Following treatment, Patient A was advised not to have intercourse for four days. She was also instructed to avoid creams, lubricants and feminine products for five days, avoid bathing or showering for four hours and to avoid swimming pools and hot tubs for 48 hours. This is important aftercare to increase collagen formation, allow the tissue to remodel and to prevent infection.


The patient returned to clinic for a review at seven days, two weeks and at four weeks. At the four week review, Patient A was very pleased with the results, reporting an increase in vaginal tightness and sexual function and reduced vaginal laxity, which were reflected in her scores. Her FSFI score was 14.9 (previously 24.9) and her ICIQ Vaginal Symptoms Questionnaire 12 (previously 22).


The treatment for this patient was viewed as successful as she had a marked reduction in the two questionnaires used. She also reported reduced vaginal laxity and improvement with stress incontinence during exercising. She will be reviewed at three, six and 12 months. During each review, the questionnaires will be repeated and the patient will report any changes. The results are expected to last 12 months after one treatment5 and this patient is eligible to have a second and third treatment at three-month intervals to improve the effects and to build upon the first treatment. Having a course of three treatments may help results last longer than 12 months, but there is no current evidence for this. She may not need second and third treatments, and the decision to go ahead will be based on her questionnaire scores and her reviews.
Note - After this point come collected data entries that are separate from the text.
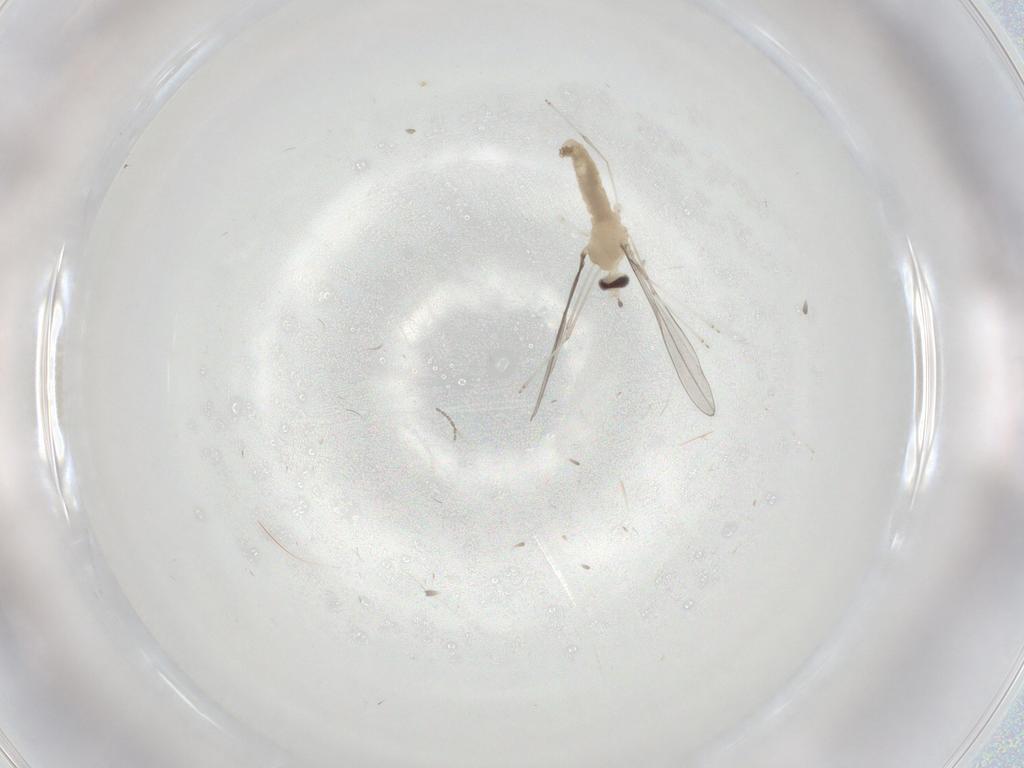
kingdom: Animalia
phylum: Arthropoda
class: Insecta
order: Diptera
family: Cecidomyiidae
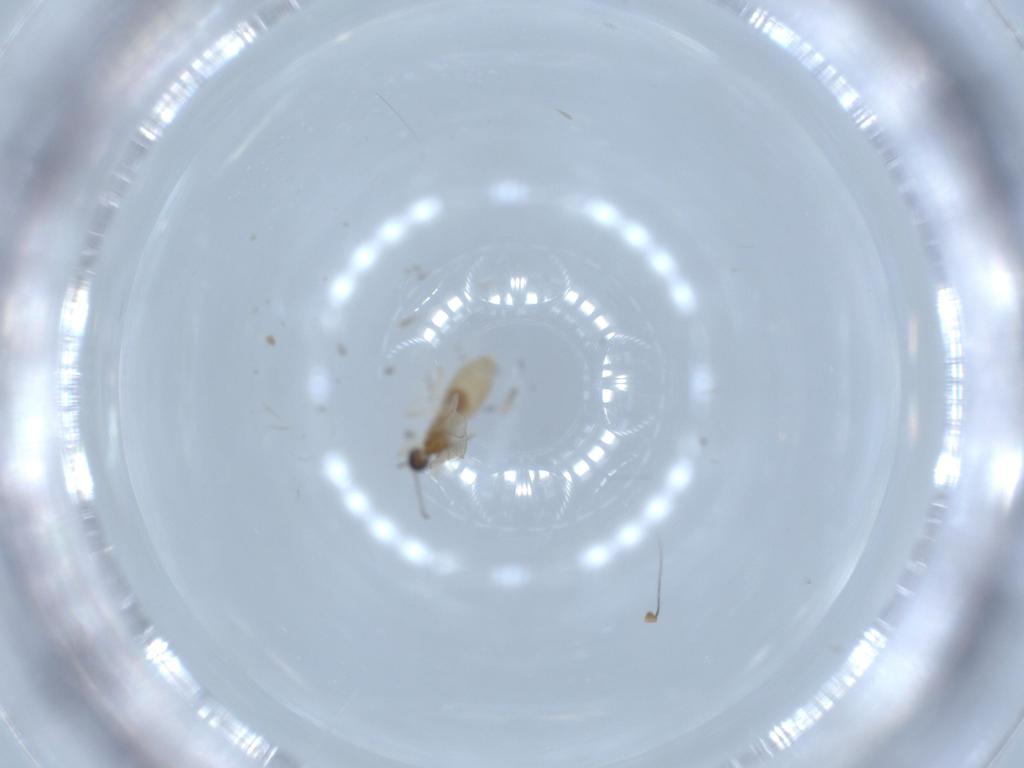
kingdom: Animalia
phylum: Arthropoda
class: Insecta
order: Diptera
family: Cecidomyiidae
This case study highlights the effectiveness and safety of CO2 fractional laser treatment for vaginal laxity and dryness in pre-menopausal women. It is a simple and time efficient treatment. It is non-surgical with minimal downtime, is minimally invasive and no general anaesthesia is required. It is essentially an ambulatory treatment that can help the confidence and satisfaction of women. In this case, Patient A had a very good result with improved quality of life and sexual function. It must be noted that only adequately trained practitioners with laser safety training and expertise in this anatomical region, as well as in consulting and history taking, should be delivering this treatment to this sometimes-vulnerable group of patients.